There are two questions that remain to be answered. Where do DTDs come from? And how do we generate code out of a DTD?

The short answer to the first question is use case analysis. The second question really doesn't have a short answer, but the general idea is that each element that is defined in the DTD corresponds to a class, and the attributes of the element correspond to simple member variables of that class. The content model of the class is dealt with via a generic tree structure that is described in Chapter ???.

Advanced Warning About State

Most applications have two aspects to their structure: data, and state. The data are the stuff the application is working on, and the state is the current condition of the application: what features are inactivated, whether anything is being dragged, and so on. It should be pretty clear that the application data can be described as a structured document. It turns out that application state can be described as a (different) structured document as well -- this is because each state of an application typically has a few allowed states that can come after it, and so the allowed successors start to look a lot like the content model of an XML element.

I don't want to confuse the issue at this point, but keep in mind that there is even more to this stuff than is described in the next chapter. The NP state framework is described in detail in chapter ???, as well as in the examples. It is possible to build powerful applications without using the state framework, but for many applications -- especially servers -- having the ability to explicitly represent state is a real plus.

Summary

This chapter has introduced the core idea of Narrative Programming: that software applications can be designed as trees, and trees can be viewed as structured documents, so applications can be viewed as structured documents and therefore described by XML DTDs.

This means that Narrative Programming is capable of producing well-structured applications, and the structured document metaphor is simple, concrete and powerful.
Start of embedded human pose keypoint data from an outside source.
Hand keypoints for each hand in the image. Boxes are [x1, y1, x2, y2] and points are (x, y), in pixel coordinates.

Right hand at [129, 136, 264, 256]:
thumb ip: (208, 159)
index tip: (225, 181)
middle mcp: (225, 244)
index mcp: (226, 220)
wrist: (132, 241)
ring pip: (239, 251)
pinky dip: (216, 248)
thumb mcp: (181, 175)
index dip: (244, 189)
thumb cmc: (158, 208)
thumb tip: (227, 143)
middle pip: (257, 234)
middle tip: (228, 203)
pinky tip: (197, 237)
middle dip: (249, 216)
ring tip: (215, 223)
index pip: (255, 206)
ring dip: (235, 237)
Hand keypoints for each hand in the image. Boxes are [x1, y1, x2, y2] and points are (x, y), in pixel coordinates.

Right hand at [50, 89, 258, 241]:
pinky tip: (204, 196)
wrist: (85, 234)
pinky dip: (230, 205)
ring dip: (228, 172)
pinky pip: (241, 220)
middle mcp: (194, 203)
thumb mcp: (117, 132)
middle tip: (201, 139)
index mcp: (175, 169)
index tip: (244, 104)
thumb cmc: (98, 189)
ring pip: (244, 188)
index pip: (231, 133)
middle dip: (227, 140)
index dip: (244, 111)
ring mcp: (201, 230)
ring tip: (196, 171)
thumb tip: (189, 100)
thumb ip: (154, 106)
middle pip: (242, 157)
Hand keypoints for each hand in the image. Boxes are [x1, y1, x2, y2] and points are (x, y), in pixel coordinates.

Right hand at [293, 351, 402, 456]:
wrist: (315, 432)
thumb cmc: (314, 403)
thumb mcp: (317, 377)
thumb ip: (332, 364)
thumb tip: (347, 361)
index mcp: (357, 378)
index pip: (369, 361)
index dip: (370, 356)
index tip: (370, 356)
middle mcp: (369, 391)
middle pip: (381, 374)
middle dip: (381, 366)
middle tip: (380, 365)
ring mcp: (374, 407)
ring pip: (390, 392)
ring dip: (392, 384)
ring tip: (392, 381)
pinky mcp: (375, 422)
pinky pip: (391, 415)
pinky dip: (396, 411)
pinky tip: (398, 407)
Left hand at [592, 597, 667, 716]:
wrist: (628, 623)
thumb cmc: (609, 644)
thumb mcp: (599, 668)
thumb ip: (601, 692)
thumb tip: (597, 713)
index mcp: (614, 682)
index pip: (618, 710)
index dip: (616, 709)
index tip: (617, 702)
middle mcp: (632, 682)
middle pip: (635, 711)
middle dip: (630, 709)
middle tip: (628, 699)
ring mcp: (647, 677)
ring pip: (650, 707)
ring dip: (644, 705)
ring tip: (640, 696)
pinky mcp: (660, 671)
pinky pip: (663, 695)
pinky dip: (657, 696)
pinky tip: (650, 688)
It should therefore help developers maintain the conceptual integrity of the application in the face of real world pressures. NP also fulfills many of the constraints set out in Chapter 1 on an ideal software analysis, design and development methodology: it is based on a simple, intuitive metaphor that makes it easy to learn. It provides immediate benefits in the form of serializable classes. As we will see in the following chapters, which introduce the narrative programming framework, it can be used to model a small part of an application at the price of adding in a few standard base classes, so you don't have to re-engineer your entire development organization to realize the benefits of NP.

It still remains to be seen how to turn all this theory into a set of concrete tools for application analysis, design and development. This will be the focus of the next chapters, which introduce the Narrative Programming Framework (NPF).